I have spirituality today that flows through me most of the time whether I want it to or not. I prefer having it. Many people judge me by the subversive art, writings and music I create and don’t think that it’s humanly possible for me to be a spiritual being. At times I’ve struggled with the outwardly contradictions of my creations and my spiritual beliefs. I’ve had people ask me “YOU believe in god?” I always laugh it off and say yes. They either accept my answer or they don’t. Usually it’s not an issue.

What is spirituality? Merriam-Webster online dictionary has several definitions.

Spirituality

1 : something that in ecclesiastical law belongs to the church or to a cleric as such

2 : clergy

3 : sensitivity or attachment to religious values

4 : the quality or state of being spiritual

It defines Spiritual

1 : of, relating to, consisting of, or affecting the spirit : incorporeal <spiritual needs>

2 a : of or relating to sacred matters <spiritual songs> b : ecclesiastical rather than lay or temporal <spiritual authority> <lords spiritual>

3 : concerned with religious values

4 : related or joined in spirit <our spiritual home> <his spiritual heir>

5 a : of or relating to supernatural beings or phenomena b : of, relating to, or involving spiritualism : spiritualistic

I believe it’s a personal thing. It’s a personal relationship with a “higher power”. It’s something outside of me that flows inward. It is relative to a “spirit” but not a standard definition for me. I believe in keeping in close contact with this “spirit” through prayer, meditation and through some of the people I hang out with that I can maintain a spiritual balance. It also requires action. I can pray and meditate all that want but nothing is going to change if I don’t make an effort in living my life the best I can. Hopefully I can help others in the process.

In the past year and a half or so I have learned some key elements that have helped strengthen and maintain my spiritual being. First of all “God” as I chose to call him, has become more important everyday. He is the most important part of my life and if I expect to have a useful pleasurable life I need to grow spiritually. I’ve learned that I must take actions against my will on a daily basis. Do what my selfish brain doesn’t want me to do like be there for friends and family and even strangers. Helping others is an important factor to my spiritual well being as well. I’ve also learned that it is not about me. Despite my self absorbed projects and creative ventures I must remain aware of contributing to society and my fellow man.
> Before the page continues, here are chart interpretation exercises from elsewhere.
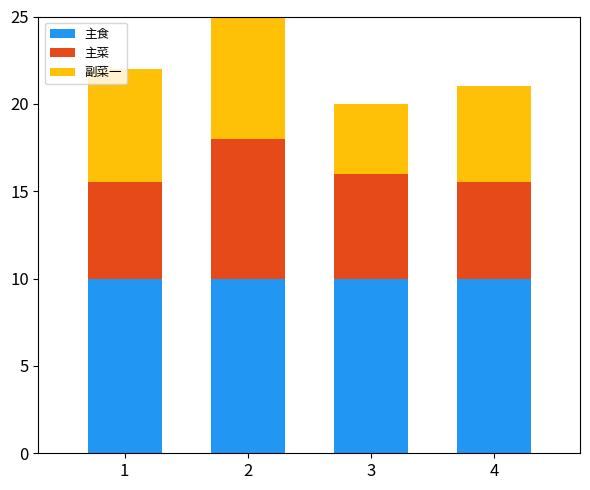

The 主菜 series shows 9.1 at 3. True or false?

False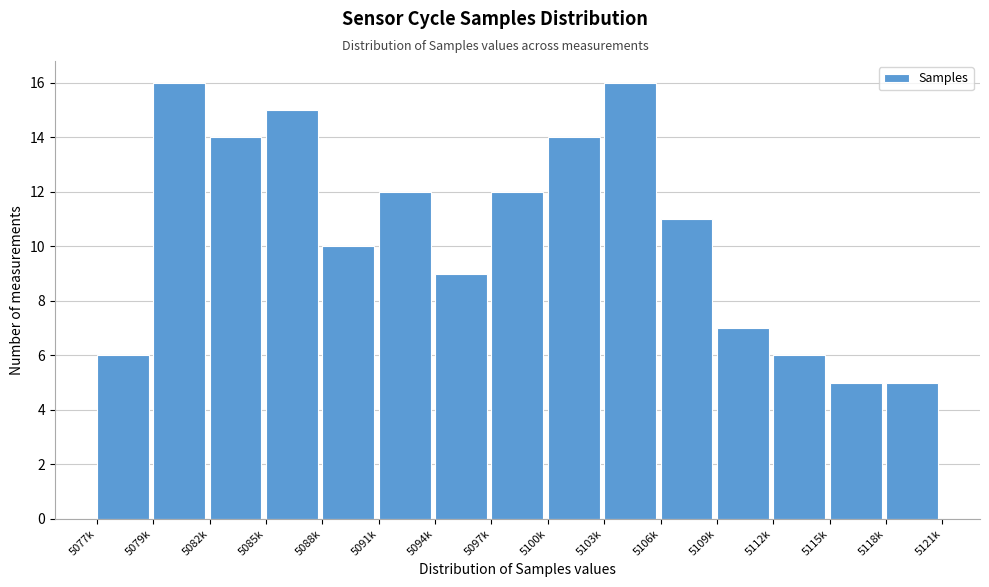

Reading right to left, list all the values displayed in this chart.

5	5	6	7	11	16	14	12	9	12	10	15	14	16	6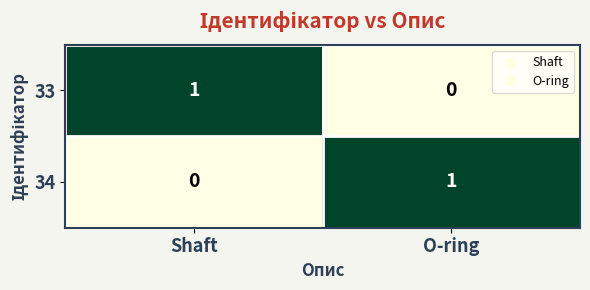

Reading left to right, what are all the values shown in this chart?

33: Shaft=1	O-ring=0
34: Shaft=0	O-ring=1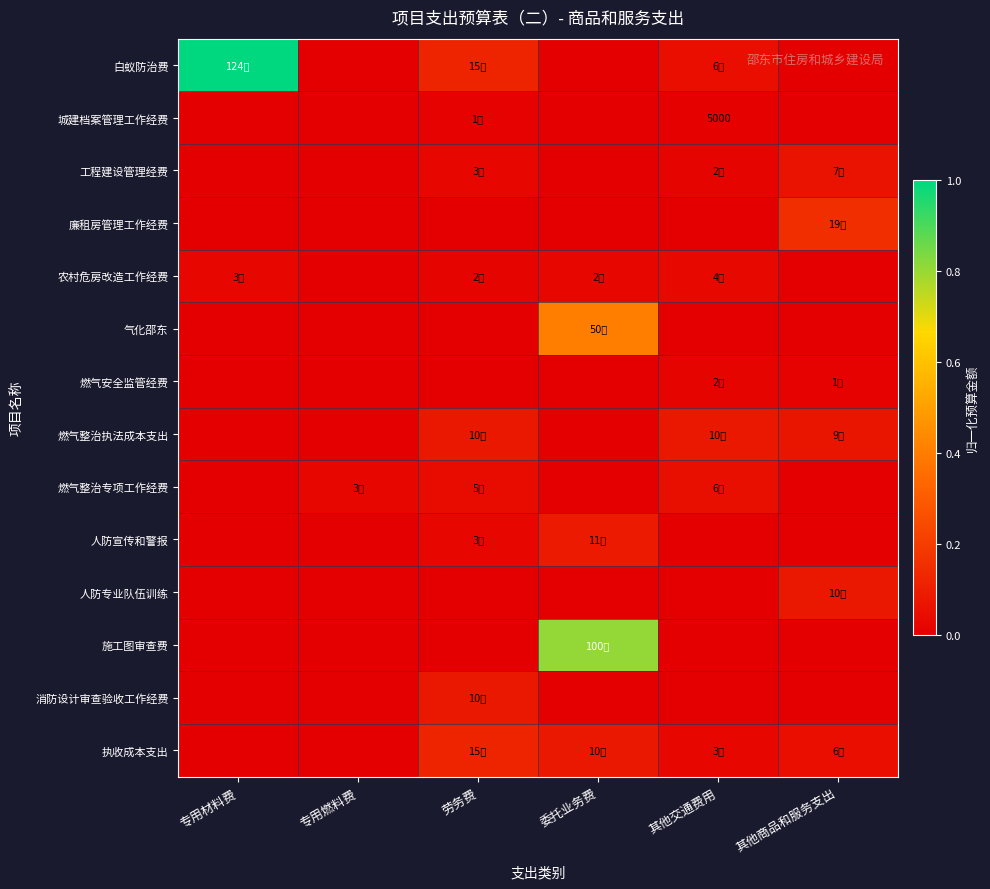

At how many categories does at least one series exceed 0?

6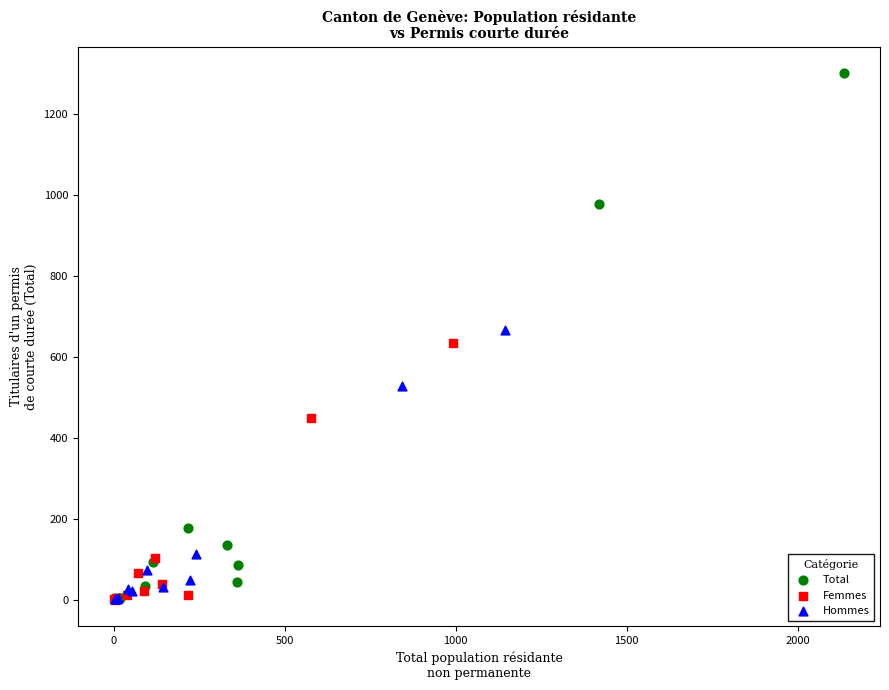

Which series contains the highest Y value?

Total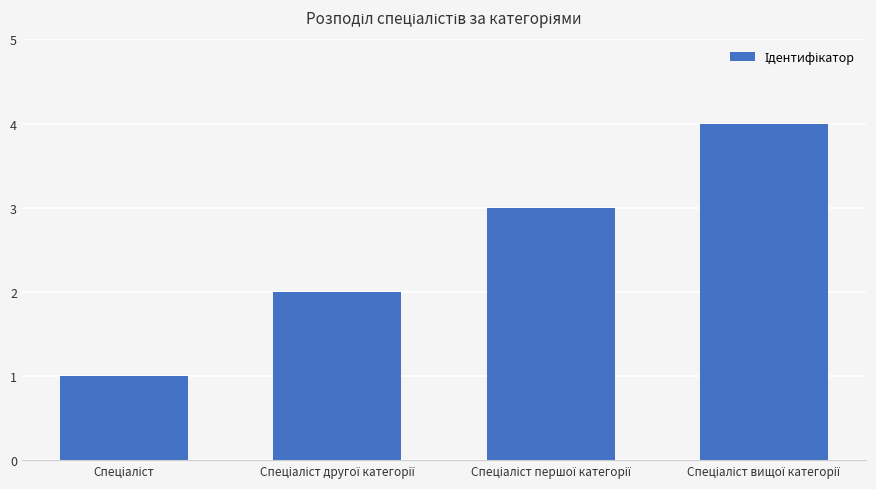

What is the greatest value displayed?

4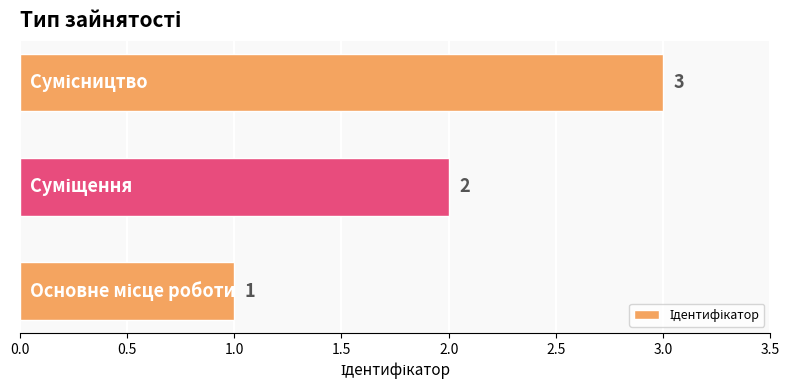

What is the difference between the maximum and minimum values?

2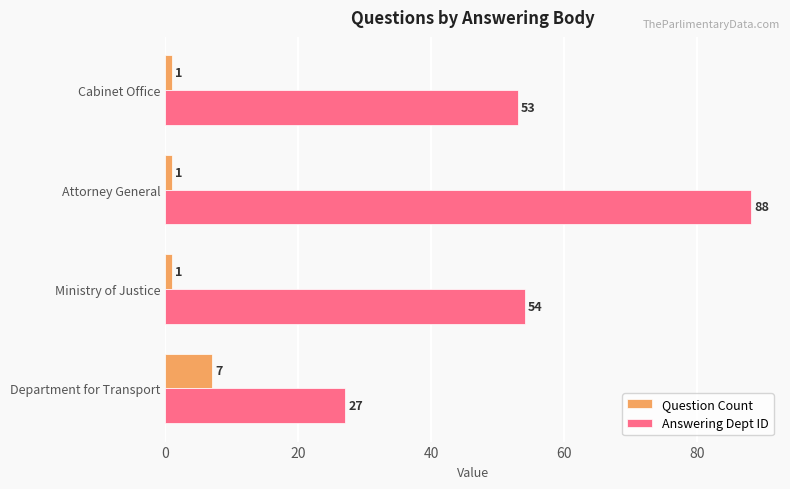

At which label is Answering Dept ID closest to 57?

Ministry of Justice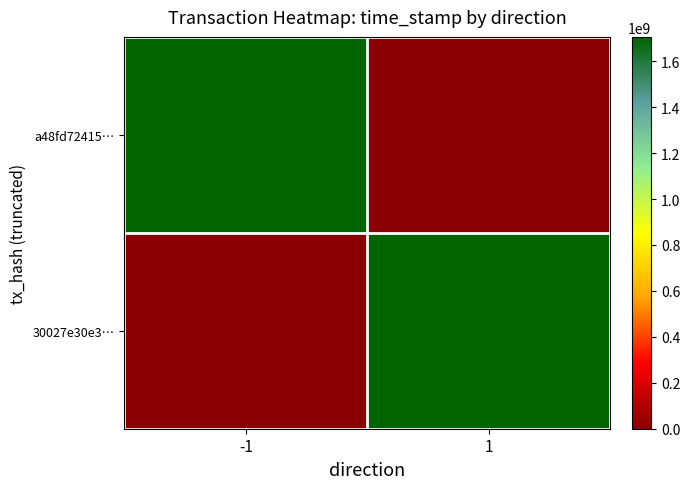

List the series in order of their overall mean, highest first.

a48fd72415…, 30027e30e3…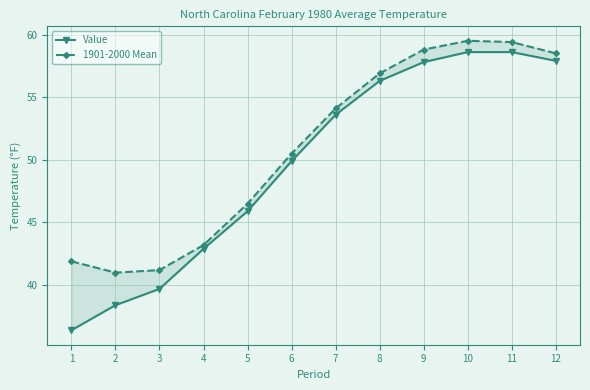

At which category is the sum across all series the highest?

10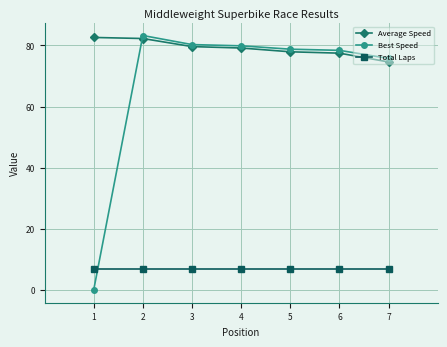

How many data points does each series have?

7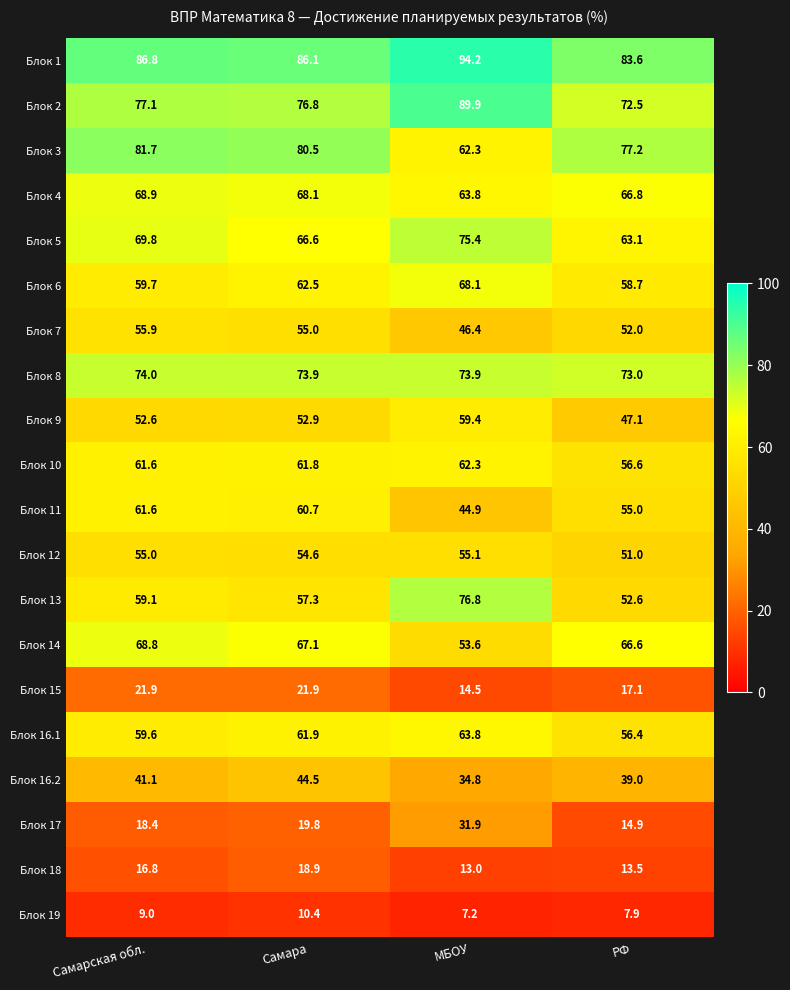

How many data points in Блок 17 are less than 19?

2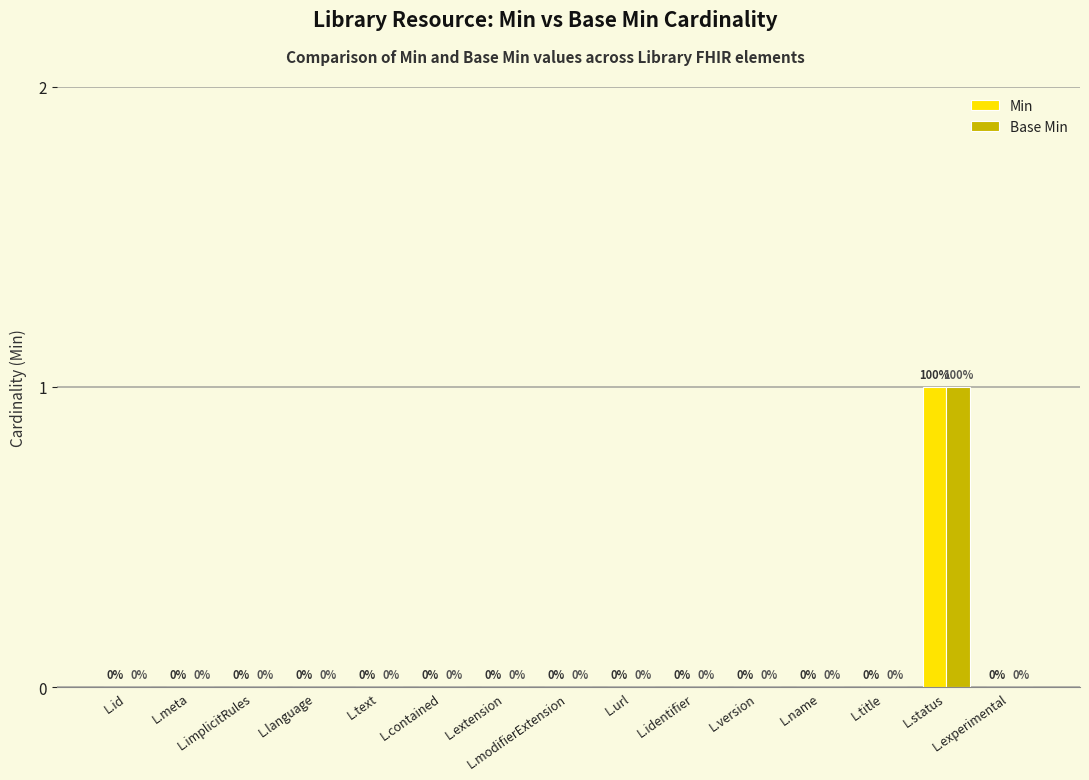

What are all the series names shown in the legend?

Min, Base Min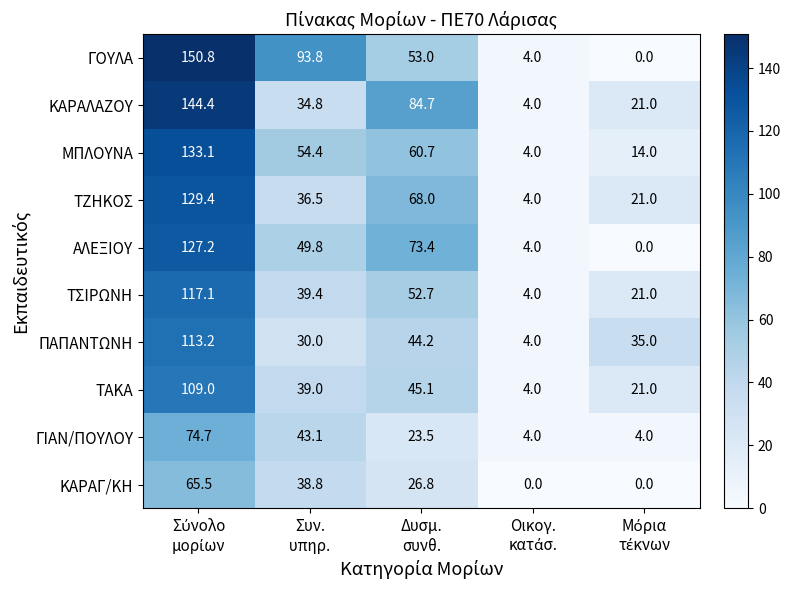

Which series has the widest spread of values?

ΓΟΥΛΑ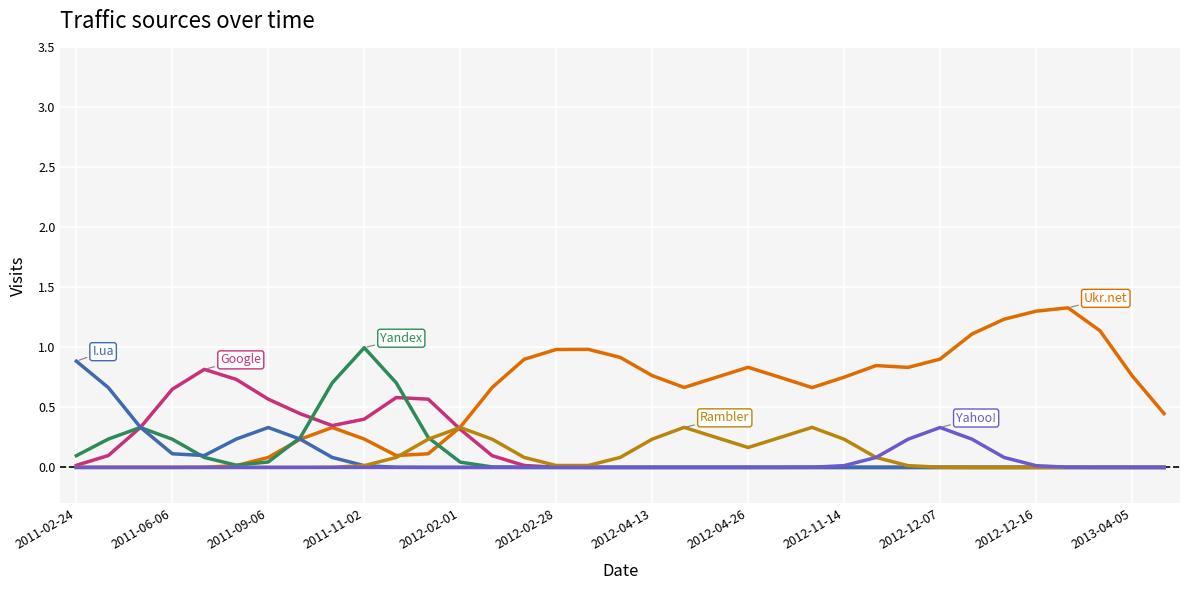

What is the maximum value shown in the chart?

1.3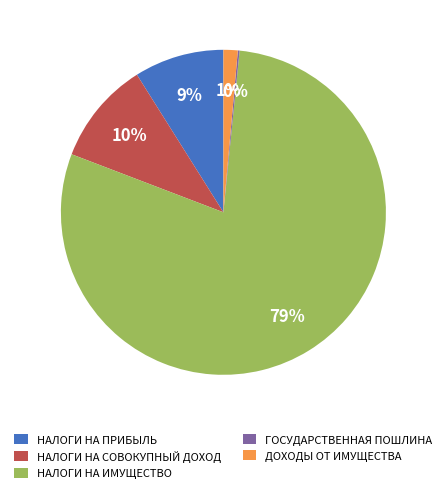

What is the majority slice?

НАЛОГИ НА ИМУЩЕСТВО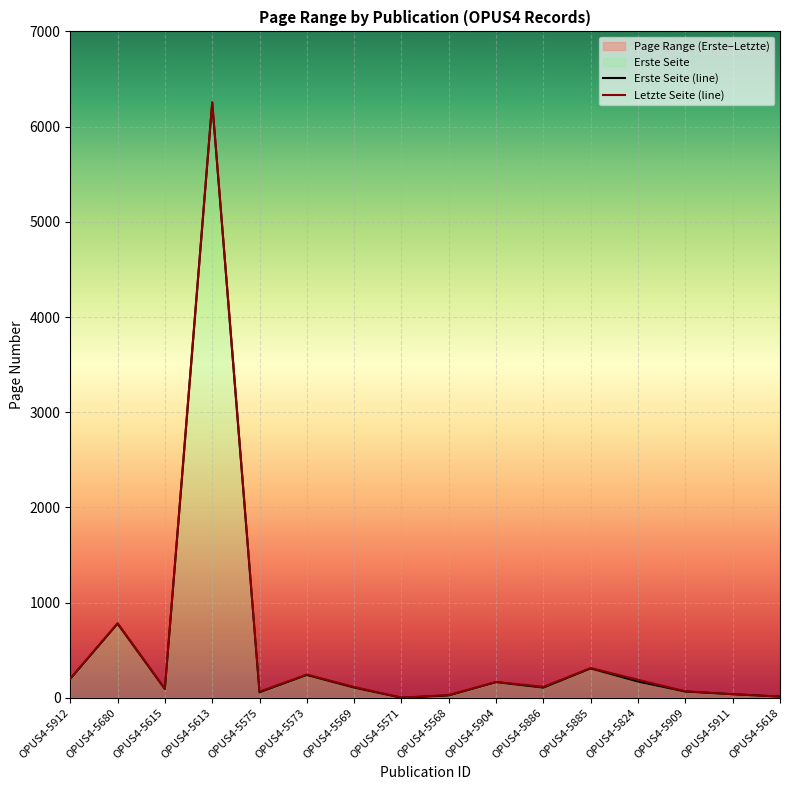

At which category is the sum across all series the highest?

OPUS4-5613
I believe in karma. Whatever happens to me is a result of something I did. If I do the right thing in most situations then the right thing will happen. The while do unto others as you would have them do unto you way of living is the best way to go. If I treat everyone well then I usually get treated well and feel good. If I treat people like shit then I get the same back.

These are pretty simple concepts. I don’t want to debate religion or God. I am merely expressing my views that grow everyday I act on them. Overall, I appreciate life today. I am grateful for my God, friends, family and you.

My art, writings and music are merley pains and darkness within me being released. Once I get them out creatively I usually feel better. It doesn’t matter whether I draw pictures, write stories or songs about serial killers, Satan, demons, sexual perversions, and if I curse. It’s part of who I am and I am still a spiritually developing human being finding my voice and my way through this sometimes-crazy thing called life. I love it and wouldn’t have it any other way.